**Input records**
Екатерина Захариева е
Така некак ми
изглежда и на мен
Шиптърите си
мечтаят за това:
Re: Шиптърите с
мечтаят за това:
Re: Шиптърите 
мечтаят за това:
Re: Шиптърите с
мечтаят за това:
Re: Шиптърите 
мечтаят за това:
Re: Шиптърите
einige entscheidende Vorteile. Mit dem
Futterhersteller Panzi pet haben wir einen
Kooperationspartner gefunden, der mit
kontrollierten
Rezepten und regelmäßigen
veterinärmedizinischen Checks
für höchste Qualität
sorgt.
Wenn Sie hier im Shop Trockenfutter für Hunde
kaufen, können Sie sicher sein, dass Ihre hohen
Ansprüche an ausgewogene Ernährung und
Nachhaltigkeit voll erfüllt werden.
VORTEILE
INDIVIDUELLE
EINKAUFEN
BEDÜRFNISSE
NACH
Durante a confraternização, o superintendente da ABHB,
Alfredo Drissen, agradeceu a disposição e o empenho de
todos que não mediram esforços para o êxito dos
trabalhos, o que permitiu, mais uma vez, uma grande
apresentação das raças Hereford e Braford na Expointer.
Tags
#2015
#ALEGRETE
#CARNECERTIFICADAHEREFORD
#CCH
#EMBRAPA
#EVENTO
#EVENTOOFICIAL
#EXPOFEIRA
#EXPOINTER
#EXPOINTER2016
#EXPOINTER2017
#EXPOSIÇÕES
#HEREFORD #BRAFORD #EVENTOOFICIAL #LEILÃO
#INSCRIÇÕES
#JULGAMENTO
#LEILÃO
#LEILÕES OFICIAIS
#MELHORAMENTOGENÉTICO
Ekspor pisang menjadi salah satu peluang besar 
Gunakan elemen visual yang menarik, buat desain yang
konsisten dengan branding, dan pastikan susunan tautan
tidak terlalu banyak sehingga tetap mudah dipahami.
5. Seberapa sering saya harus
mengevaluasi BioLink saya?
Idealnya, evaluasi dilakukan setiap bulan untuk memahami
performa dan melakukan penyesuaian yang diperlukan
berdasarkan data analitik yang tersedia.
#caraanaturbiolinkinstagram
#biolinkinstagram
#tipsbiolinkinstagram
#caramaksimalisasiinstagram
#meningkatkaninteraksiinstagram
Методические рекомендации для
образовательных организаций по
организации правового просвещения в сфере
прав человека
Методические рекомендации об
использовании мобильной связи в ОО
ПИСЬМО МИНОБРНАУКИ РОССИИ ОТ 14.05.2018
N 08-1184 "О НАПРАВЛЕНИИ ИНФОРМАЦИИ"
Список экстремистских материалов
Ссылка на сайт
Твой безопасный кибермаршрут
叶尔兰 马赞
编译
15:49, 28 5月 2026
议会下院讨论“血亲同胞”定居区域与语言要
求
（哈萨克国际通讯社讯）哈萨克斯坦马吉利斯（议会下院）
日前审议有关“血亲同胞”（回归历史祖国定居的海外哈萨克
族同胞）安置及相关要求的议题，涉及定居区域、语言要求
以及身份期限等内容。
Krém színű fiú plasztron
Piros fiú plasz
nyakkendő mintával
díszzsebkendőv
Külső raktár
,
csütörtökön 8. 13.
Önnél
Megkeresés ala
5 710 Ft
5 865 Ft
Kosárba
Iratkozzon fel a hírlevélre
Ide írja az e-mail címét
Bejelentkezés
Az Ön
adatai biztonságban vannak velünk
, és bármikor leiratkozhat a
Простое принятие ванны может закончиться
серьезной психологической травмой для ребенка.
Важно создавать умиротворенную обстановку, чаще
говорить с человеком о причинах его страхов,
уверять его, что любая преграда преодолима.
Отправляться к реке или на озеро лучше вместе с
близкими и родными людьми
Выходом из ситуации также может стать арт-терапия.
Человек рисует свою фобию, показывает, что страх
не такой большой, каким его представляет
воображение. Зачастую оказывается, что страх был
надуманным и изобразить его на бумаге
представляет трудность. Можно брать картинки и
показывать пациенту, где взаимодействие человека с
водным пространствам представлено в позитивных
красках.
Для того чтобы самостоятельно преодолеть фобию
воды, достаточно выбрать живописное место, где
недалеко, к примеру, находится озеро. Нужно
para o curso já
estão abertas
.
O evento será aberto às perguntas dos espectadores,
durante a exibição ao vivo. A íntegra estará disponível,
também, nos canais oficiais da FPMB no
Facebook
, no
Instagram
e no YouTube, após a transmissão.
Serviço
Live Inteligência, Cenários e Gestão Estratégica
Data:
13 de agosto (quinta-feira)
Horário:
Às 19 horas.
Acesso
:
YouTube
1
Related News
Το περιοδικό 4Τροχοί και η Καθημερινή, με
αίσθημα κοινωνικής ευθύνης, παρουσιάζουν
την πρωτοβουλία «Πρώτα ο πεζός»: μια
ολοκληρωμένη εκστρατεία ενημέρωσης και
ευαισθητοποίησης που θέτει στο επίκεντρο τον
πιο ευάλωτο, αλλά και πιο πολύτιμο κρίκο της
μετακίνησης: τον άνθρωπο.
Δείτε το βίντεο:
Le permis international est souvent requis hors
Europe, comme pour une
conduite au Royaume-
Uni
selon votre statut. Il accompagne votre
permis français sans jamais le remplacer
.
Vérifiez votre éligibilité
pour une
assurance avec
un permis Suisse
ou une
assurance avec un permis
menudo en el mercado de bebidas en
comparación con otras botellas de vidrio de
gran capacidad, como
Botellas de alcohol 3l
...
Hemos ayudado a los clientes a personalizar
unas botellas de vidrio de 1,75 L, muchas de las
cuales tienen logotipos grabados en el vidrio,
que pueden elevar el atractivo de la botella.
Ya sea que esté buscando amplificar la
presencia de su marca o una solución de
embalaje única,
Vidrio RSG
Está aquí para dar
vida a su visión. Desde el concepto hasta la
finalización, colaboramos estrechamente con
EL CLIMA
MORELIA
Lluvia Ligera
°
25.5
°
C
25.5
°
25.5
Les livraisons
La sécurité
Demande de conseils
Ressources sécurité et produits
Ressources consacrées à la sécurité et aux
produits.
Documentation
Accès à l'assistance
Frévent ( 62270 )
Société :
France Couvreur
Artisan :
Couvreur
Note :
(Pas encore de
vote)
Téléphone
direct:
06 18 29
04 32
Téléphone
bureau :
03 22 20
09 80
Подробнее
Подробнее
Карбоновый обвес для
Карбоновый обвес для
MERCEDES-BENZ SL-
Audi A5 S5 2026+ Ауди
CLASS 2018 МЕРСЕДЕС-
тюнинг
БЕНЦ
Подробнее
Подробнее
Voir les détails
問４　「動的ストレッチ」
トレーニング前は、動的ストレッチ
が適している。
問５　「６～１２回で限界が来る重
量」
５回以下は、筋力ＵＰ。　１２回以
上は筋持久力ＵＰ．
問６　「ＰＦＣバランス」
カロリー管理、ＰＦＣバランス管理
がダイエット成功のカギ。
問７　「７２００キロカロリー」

**Assignment**
Wherever the string "votre" is found in the entries, copy the line it sits in.

**Response for this exercise**
selon votre statut. Il accompagne votre
Vérifiez votre éligibilité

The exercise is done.